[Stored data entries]
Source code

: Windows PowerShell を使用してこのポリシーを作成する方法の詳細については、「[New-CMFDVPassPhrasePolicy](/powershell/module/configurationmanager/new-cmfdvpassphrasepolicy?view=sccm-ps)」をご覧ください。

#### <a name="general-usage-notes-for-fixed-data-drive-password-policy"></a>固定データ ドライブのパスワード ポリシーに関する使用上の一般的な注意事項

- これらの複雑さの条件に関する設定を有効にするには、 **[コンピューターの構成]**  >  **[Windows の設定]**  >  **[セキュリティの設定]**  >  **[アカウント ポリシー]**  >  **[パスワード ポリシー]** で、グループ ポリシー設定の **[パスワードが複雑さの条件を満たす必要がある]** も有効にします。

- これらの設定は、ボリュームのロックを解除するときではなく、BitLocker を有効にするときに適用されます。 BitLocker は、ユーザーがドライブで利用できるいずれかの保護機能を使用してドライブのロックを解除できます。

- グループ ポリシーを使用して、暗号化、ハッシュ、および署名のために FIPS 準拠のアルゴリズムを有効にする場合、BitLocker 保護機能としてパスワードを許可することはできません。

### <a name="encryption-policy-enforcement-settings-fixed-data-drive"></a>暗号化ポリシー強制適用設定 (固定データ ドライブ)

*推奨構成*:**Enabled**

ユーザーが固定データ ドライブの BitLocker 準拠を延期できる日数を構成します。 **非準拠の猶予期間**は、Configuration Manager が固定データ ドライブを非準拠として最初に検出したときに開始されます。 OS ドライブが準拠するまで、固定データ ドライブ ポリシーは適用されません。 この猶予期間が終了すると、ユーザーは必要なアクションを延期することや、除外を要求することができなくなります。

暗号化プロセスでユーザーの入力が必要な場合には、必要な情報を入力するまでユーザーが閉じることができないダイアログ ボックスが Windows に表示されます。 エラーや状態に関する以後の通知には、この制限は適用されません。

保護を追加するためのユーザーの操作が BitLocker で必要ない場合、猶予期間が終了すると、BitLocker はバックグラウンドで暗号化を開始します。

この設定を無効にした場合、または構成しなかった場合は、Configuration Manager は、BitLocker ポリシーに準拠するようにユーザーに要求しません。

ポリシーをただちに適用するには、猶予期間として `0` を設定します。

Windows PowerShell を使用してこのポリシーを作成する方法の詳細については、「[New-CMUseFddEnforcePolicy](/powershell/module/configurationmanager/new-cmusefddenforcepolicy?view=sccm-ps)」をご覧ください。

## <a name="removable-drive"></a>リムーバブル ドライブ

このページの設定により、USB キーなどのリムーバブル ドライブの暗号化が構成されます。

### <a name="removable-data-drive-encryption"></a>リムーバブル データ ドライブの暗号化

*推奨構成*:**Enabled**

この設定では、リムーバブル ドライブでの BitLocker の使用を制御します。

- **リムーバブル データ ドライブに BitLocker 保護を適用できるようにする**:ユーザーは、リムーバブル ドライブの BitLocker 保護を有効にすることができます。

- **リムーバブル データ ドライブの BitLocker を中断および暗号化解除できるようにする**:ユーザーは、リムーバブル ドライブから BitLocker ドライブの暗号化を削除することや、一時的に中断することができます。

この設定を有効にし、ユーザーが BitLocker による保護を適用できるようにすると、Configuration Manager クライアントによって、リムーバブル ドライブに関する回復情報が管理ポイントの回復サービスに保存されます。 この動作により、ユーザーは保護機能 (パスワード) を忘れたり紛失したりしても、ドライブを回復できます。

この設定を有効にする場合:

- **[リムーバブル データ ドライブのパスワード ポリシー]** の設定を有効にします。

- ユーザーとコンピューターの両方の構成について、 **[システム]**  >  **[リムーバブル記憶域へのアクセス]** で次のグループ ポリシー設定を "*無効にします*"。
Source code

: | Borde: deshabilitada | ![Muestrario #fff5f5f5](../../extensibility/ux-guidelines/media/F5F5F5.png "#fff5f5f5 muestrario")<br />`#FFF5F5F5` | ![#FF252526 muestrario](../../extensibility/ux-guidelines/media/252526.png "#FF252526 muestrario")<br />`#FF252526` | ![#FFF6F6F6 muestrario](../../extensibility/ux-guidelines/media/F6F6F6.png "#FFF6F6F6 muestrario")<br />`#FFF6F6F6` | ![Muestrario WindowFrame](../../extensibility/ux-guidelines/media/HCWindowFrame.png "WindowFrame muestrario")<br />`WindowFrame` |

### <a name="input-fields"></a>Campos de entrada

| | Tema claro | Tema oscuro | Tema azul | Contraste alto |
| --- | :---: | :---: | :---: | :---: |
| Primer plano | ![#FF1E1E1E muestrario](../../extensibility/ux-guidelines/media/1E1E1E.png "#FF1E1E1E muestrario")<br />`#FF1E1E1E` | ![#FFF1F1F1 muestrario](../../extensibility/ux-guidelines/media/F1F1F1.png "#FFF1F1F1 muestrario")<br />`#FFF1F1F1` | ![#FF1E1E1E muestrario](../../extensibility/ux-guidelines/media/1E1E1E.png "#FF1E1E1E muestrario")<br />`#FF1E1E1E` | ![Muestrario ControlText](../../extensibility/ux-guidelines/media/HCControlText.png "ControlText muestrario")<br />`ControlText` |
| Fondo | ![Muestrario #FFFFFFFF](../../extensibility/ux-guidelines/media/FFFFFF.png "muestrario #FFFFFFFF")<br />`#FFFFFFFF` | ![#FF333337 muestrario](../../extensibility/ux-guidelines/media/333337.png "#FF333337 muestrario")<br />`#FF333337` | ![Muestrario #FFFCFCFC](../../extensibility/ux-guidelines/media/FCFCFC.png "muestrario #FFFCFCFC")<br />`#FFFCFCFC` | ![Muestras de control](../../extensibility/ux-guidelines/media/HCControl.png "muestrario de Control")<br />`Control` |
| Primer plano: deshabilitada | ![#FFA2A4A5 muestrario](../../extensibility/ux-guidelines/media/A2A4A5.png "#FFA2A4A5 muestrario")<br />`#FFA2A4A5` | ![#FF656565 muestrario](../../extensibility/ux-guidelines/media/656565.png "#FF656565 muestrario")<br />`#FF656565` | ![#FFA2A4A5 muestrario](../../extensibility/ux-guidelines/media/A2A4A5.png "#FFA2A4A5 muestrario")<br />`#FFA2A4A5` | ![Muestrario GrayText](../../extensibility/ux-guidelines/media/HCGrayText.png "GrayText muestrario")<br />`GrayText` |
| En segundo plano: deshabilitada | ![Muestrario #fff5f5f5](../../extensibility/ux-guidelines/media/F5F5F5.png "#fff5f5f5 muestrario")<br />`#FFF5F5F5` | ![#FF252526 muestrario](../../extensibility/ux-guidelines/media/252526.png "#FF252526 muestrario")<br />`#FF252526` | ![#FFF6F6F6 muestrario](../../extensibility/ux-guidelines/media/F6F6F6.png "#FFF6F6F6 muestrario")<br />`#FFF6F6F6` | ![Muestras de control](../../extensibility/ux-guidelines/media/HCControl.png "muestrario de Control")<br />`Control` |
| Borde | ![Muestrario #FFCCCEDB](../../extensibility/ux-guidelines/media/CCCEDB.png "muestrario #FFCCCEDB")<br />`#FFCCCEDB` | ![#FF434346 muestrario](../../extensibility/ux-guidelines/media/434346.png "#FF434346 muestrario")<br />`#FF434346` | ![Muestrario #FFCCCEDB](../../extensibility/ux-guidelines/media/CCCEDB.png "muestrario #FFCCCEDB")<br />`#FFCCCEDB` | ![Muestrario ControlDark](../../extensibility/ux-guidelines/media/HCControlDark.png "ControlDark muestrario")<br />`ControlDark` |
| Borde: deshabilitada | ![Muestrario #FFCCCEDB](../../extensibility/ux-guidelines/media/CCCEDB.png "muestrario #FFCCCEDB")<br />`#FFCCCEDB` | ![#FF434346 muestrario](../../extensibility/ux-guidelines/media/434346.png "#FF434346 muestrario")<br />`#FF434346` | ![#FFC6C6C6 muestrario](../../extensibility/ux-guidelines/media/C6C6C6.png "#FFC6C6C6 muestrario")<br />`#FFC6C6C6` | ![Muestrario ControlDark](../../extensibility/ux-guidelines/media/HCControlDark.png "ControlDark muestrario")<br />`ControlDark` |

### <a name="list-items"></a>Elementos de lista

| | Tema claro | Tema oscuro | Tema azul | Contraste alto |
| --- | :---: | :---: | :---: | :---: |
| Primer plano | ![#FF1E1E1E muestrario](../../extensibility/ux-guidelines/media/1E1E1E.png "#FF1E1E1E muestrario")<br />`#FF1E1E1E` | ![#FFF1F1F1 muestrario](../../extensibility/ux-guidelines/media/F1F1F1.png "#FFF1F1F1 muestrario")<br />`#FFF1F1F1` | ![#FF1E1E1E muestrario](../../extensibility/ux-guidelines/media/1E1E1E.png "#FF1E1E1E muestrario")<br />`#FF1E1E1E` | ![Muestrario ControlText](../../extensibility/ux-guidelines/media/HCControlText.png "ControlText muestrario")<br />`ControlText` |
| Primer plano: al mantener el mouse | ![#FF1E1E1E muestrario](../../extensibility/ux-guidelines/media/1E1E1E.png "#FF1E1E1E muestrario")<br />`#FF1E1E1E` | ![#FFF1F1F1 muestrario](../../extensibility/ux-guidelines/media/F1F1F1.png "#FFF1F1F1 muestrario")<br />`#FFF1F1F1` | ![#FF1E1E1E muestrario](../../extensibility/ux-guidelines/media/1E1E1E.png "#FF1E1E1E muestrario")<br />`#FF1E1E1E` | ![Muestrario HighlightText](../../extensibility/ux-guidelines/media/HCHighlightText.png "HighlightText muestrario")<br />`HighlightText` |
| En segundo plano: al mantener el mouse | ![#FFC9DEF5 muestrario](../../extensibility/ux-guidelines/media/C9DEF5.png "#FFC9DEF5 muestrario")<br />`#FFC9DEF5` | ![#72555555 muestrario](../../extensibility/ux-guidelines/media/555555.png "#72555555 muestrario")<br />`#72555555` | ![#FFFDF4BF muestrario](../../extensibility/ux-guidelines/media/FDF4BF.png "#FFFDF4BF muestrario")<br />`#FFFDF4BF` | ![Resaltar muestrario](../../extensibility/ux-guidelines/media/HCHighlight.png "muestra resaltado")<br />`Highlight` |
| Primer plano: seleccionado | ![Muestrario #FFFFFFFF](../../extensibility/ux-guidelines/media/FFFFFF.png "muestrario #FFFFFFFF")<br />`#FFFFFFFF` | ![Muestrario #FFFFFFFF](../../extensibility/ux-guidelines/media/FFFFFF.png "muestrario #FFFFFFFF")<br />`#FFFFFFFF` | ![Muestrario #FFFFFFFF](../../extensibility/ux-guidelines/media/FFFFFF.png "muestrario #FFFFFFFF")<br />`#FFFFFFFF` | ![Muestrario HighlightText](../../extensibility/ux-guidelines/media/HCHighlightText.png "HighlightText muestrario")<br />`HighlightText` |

## What is being asked
Extract each line in the rows above that contains the string "固定データ".

## Answer space
#### <a name="general-usage-notes-for-fixed-data-drive-password-policy"></a>固定データ ドライブのパスワード ポリシーに関する使用上の一般的な注意事項
### <a name="encryption-policy-enforcement-settings-fixed-data-drive"></a>暗号化ポリシー強制適用設定 (固定データ ドライブ)
ユーザーが固定データ ドライブの BitLocker 準拠を延期できる日数を構成します。 **非準拠の猶予期間**は、Configuration Manager が固定データ ドライブを非準拠として最初に検出したときに開始されます。 OS ドライブが準拠するまで、固定データ ドライブ ポリシーは適用されません。 この猶予期間が終了すると、ユーザーは必要なアクションを延期することや、除外を要求することができなくなります。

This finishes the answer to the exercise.